Il n’est à gauche de mobilisation d’ampleur que lorsque les syndicats en sont l’élément moteur, sur des objectifs politiques y compris, en 1934 par exemple. A droite, ce rôle incombe aux catholiques qui ont été, par trois fois, les initiateurs des plus puissantes manifestations jamais organisées de ce côté de l’échiquier politique : en 1925 contre l’application des lois laïques aux provinces recouvrées, en 1984 contre la loi Savary et lors de la Manif pour tous. Mais à la différence des organisations syndicales et jusqu’à ce jour, ils n’ont jamais constitué le noyau d’une convergence des droites sur des objectifs plus larges que leurs exigences initiales
Lors de la « Manif pour tous », on a vu se produire un vaste rassemblement des droites (du GUD à l’UMP).

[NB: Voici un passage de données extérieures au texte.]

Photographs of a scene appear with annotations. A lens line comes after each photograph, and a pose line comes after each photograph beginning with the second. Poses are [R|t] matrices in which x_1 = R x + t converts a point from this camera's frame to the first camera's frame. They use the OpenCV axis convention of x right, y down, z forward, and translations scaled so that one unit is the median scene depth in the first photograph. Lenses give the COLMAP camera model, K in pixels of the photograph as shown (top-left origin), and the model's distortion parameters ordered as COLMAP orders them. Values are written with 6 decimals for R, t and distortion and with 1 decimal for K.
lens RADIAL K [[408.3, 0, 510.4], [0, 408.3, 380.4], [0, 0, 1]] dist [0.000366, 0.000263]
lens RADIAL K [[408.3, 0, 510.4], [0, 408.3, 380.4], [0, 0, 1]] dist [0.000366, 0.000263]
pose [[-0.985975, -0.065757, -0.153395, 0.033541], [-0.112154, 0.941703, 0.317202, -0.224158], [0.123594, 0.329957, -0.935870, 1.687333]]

Ce rassemblement peut-elle dépasser le cadre de la rue ?
Les contradictions internes au mouvement ont été à la mesure de ce rassemblement de fait qu’on ne saurait tenir pour une alliance. Si la Manif pour tous a favorisé l’émergence ou l’affirmation de passerelles entre certaines composantes de la droite parlementaire et de l’extrême droite, elle ne saurait être tenue pour la cause des éventuelles reconfigurations ultérieures qui, si elles adviennent répondront à des données plus complexes.
Quel rôle les droites radicales ont-elle joué dans les grandes manifestations de droite ?
Ces droites radicales furent l’élément moteur de la manifestation du 6 février 1934 ou des manifestations d’Alger en 1958 qui mirent en péril les institutions républicaines existantes. Leur présence spectaculaire dans la Manif pour tous n’est pas de même nature. Elles y ont occupé la place du passager clandestin. Ce qui n’oblitère en rien leur forte capacité de nuisance.
Propos receuillis par David Doucet
Danielle Tartakowsky, Les droites et la rue, Histoire d’une ambivalence, de 1880 à nos jours, La Découverte, 2014.